It’s coming up on four months, or a third of a year, that Garden State Kitchen has been open. It’s been quite a rollercoaster ride since then, and I’ve really learned some of the realities and joys of entrepreneurship. I will be writing a retrospective on our experience of running a business about three times a year. This first one describes some of the hardships I’ve encountered, how I worked through them, and how I’m feeling moving forward.

It was back around Thanksgiving, shortly after opening for business, that I decided we needed to upgrade our door locks. We had given away countless keys to contractors, members, and supporters, all of whom were needed to help us get through to the opening. While that worked for the construction phase, we were now in operations mode, and growing by the day. The system of giving out keys was not sustainable or particularly secure.

I had known for some time that we needed some type of keyless entry system for the space, and had been researching various systems over the years. I needed a system that would facilitate safe and unencumbered access to the space for our entrepreneurs who are there all hours, day and night. Sounds simple, right? Find a door lock online from a reputable dealer, order the lock, install the lock, and assign codes to the users. Done! But not so fast…

I won’t bore you with the barrage of issues we had with the this new door lock installation, everything from the physical install to the software set up, but it did take us nearly THREE MONTHS to complete the new set up. Three months!

→ **Required actions**:
[A] In the Garden State Kitchen post, condense the paragraph beginning "It was back around Thanksgiving" into a shorter version that keeps its main facts.
[B] According to the Garden State Kitchen post, how long did it take to complete the new door lock setup?
The rows that follow the Garden State Kitchen post come from a different source.

→ **Dataset**:
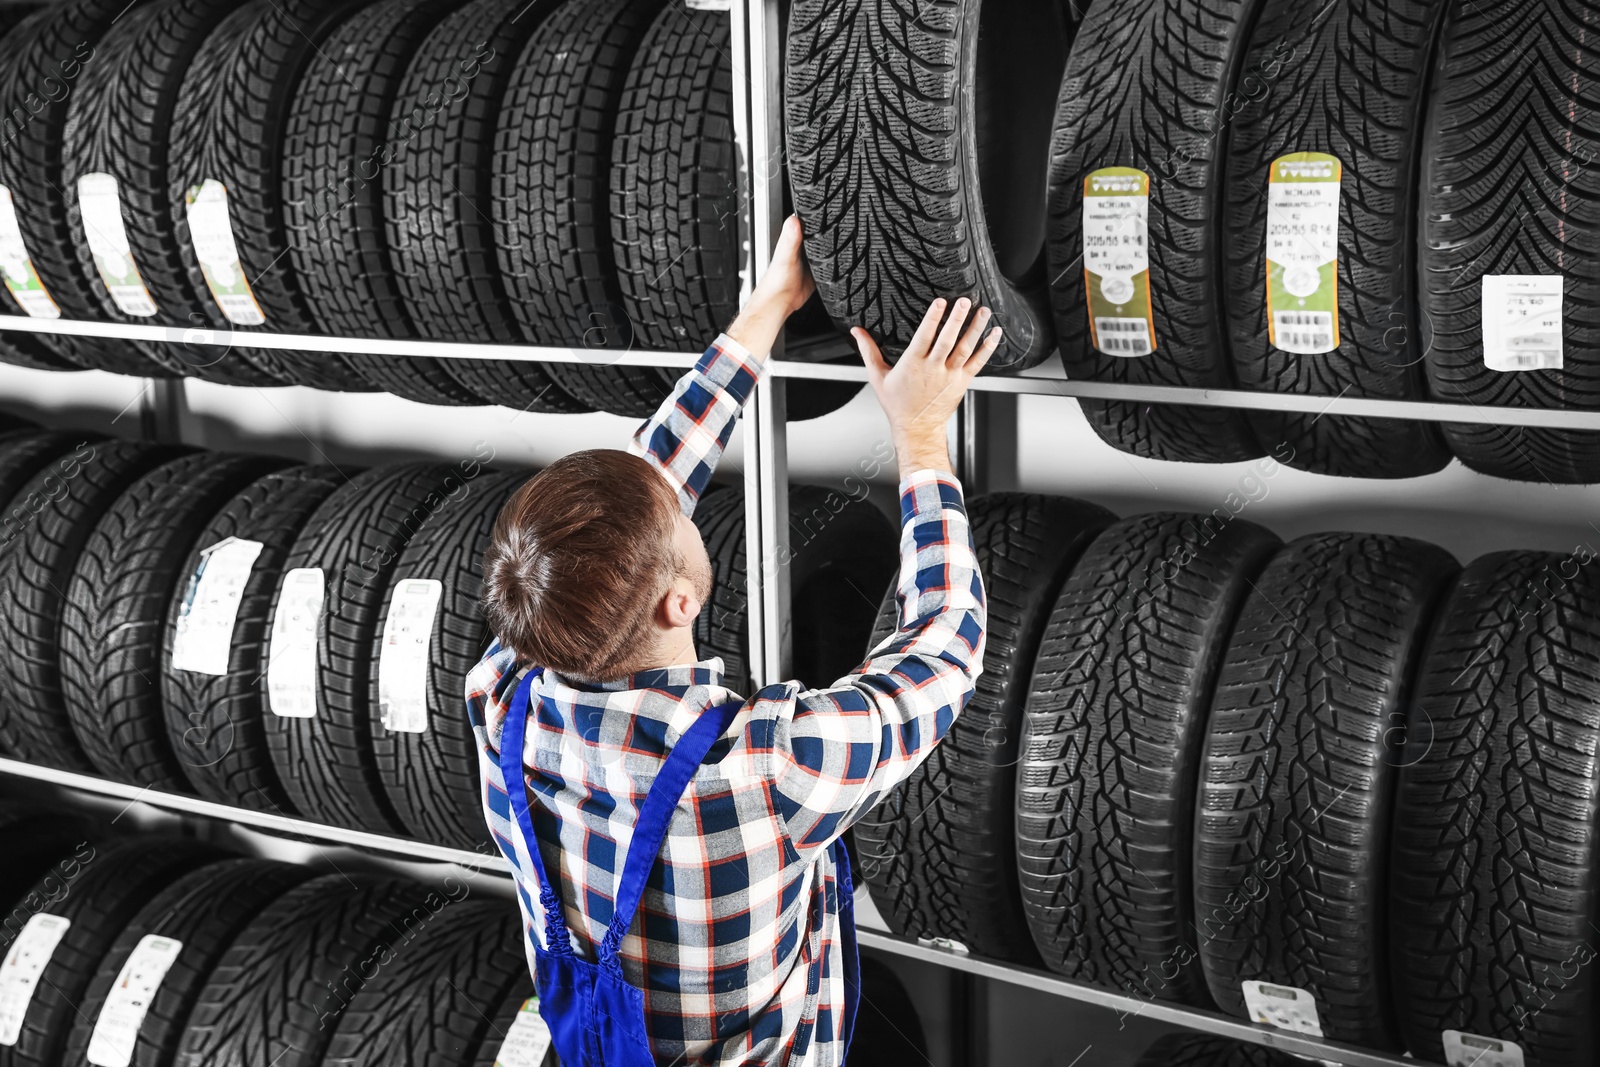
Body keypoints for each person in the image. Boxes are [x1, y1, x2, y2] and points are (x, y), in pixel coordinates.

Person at [467, 215, 999, 1067]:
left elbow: (634, 504)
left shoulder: (503, 697)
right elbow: (943, 649)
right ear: (680, 602)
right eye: (681, 522)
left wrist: (764, 317)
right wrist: (923, 439)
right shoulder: (768, 769)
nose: (683, 506)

→ **Results in order**:
[A] Around Thanksgiving, shortly after opening, the author decided to upgrade the door locks. Many keys had gone to contractors, members, and supporters during construction. Now that the business was operating and growing, handing out keys was neither sustainable nor secure.

[B] Nearly three months.